The reason why this is perfect for the commute is because it has little discernible cumulative effect. It’s not a novel with characters to keep track of and plot points to parse. It’s not non-fiction history, which bears at least those previous points in common with narrative, nor is it even non-fiction pop science where basic concepts introduced early in the book build a foundation for understanding the denser stuff later on. It’s just mini morsels of interestingness, and I can pick it up or put it down at will. The differences between reading one page at a go, or ten, or fifty, are negligible. I can leave it untouched for an afternoon ride home because I’d rather read an online article on my phone, or take a nap, or whatever, or set it aside for days because I just got a couple of new discs from Netflix or a back-ordered book from Amazon, and when I come back and pick up where I left off it does not matter if I remember previous Alphabet Juice developments, because there are none. Or at least none which would influence my understanding of the remainder of the book.
As somebody with a long-standing obsession with genre fictions that create intricate mythologies and run to the thousands of pages through multiple annotated volumes, it’s refreshingly low-maintenance to have a book in my hands that (although I am reading it straight through cover-to-cover, because of course I am) would be equally as enjoyable if I opened it at random.
Here’s a particularly resonant (to me) example from the early going in Alphabet Juice: Blount considers the word drawl (he’s from Georgia) and in particular a Webster’s definition of the word which includes the linguistic diagnosis “vowels greatly prolonged so that vowels monothongal in other styles of speech are often dipthongized”. Blount points out that this is a fair description, while also taking time (and rightly so) to acknowledge that “monothongal” and “dipthongized” are pretty phenomenal words, themselves. In any case, this struck a chord with me because it gets to the very core of some of the earliest interactions my wife and I ever had, way back in college, long before we were aware of any romantic potential (other than the fact that we were both young, healthy, and immersed in the campus environs where pretty much every conceivable interpersonal pairing seems to have some kind of viable potential energy to it). At that point I was a boy from up north who found southern belles alluring, and a certain Dixie-raised (or Dixie-adjacent) young lady divined not only that factoid about me but more specifically that if she spoke my first name, which where I’m from consists of exactly one long-vowel syllable, and doubled up the middle, I was usually dumbstruck. To a certain extent, the young lady kept deploying this technique because she thought it was funny how I would stop in my tracks or forget what I had been about to say, but on another level there was a touch of proto-flirting to both sides of the exchange, her exaggerated drawl and my exaggerated reaction to it. Developments since then (not least including one marriage and three kids) have borne out that there was a bit more going on there than two friendly acquaintances messing with each other.

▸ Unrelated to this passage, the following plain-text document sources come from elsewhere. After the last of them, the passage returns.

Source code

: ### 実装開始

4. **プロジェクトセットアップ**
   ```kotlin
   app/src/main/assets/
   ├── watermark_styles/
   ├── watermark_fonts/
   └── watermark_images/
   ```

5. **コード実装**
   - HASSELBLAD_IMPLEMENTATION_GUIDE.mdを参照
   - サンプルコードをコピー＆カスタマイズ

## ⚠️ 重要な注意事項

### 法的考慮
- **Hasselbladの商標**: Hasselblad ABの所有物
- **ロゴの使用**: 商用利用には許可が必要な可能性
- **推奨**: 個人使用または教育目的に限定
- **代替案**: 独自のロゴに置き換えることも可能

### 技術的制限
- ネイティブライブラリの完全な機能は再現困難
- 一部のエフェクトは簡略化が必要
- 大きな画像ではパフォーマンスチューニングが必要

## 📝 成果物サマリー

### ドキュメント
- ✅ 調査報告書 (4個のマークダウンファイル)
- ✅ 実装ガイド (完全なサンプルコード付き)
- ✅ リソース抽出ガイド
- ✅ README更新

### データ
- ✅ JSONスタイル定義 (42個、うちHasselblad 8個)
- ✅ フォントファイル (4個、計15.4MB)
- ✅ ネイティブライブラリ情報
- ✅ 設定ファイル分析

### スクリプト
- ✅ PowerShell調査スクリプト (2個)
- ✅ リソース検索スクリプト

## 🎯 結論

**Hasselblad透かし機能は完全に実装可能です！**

I could get even more specific about the way that my fated-to-be-future wife would tease out the sound of my name as if she were trying to make room to snuggle up inside it, and do so without any difficulty because she still does it every once in a while to this day. Except, I can’t really get much more specific without breaking my own rules about not using real names here on the blog. Believe it or not (but given that I’ve kept this blog going for like almost five years now, my own egomania can hardly qualify as a surprise anymore) I run up against this on a fairly regular basis. All sorts of things occur to me all the time which revolve around names, surnames and given names, maiden and married names, namesakes, nicknames, pet names, names from secret languages and babytalk approximations of names. That last category especially gives me trouble, as obviously I’m enthusiastic about sharing stories of the ridiculous hijinks my own kids get up to, and sometimes that would involve what they call each other as they’re learning to talk (the little girl at this point can’t quite pronounce either of her brothers’ names exactly, and of course we just encourage her mispronunciation because it’s adorable) or any number of other nomenclature-centric adventures. Sometimes it’s absolutely impossible to tell the story without citing the names specifically, and sometimes I might be able to do it although it involves certain cumbersome abstract descriptions (as above, where I called my own name “exactly one long-vowel syllable”, or if I were talking about the little guy and little girl and explained, “both names are three syllables long, though his is seven letters and hers is nine, which matters because blah blah blah”), and sometimes I might be able to refer to generalities but the anecdote would lose too much in the redaction. So, by and large, I skip it.
And so it’s just one of those areas of thought that’s intensely meaningful for me but is disproportionately under-represented here on the blog. It’s an absence I’ve been itching to address for a long while, and the train of thought kicked off by Blount’s “drawl” entry finally gave me a semi-reasonable excuse. I do think names are important, and matter, and have a certain power in and of themselves, and if I wanted to write a book that nobody except my closest (and most indulgent) relatives would read, I could almost certainly fill one up on our family names. But, I also know we live in a world now where too much personally identifying information floating around on teh interwebs can be nightmarish, so I have to keep my predilections in check. But in case you were ever wondering where I come down on the subject of names, I will own up to being a lifelong fan.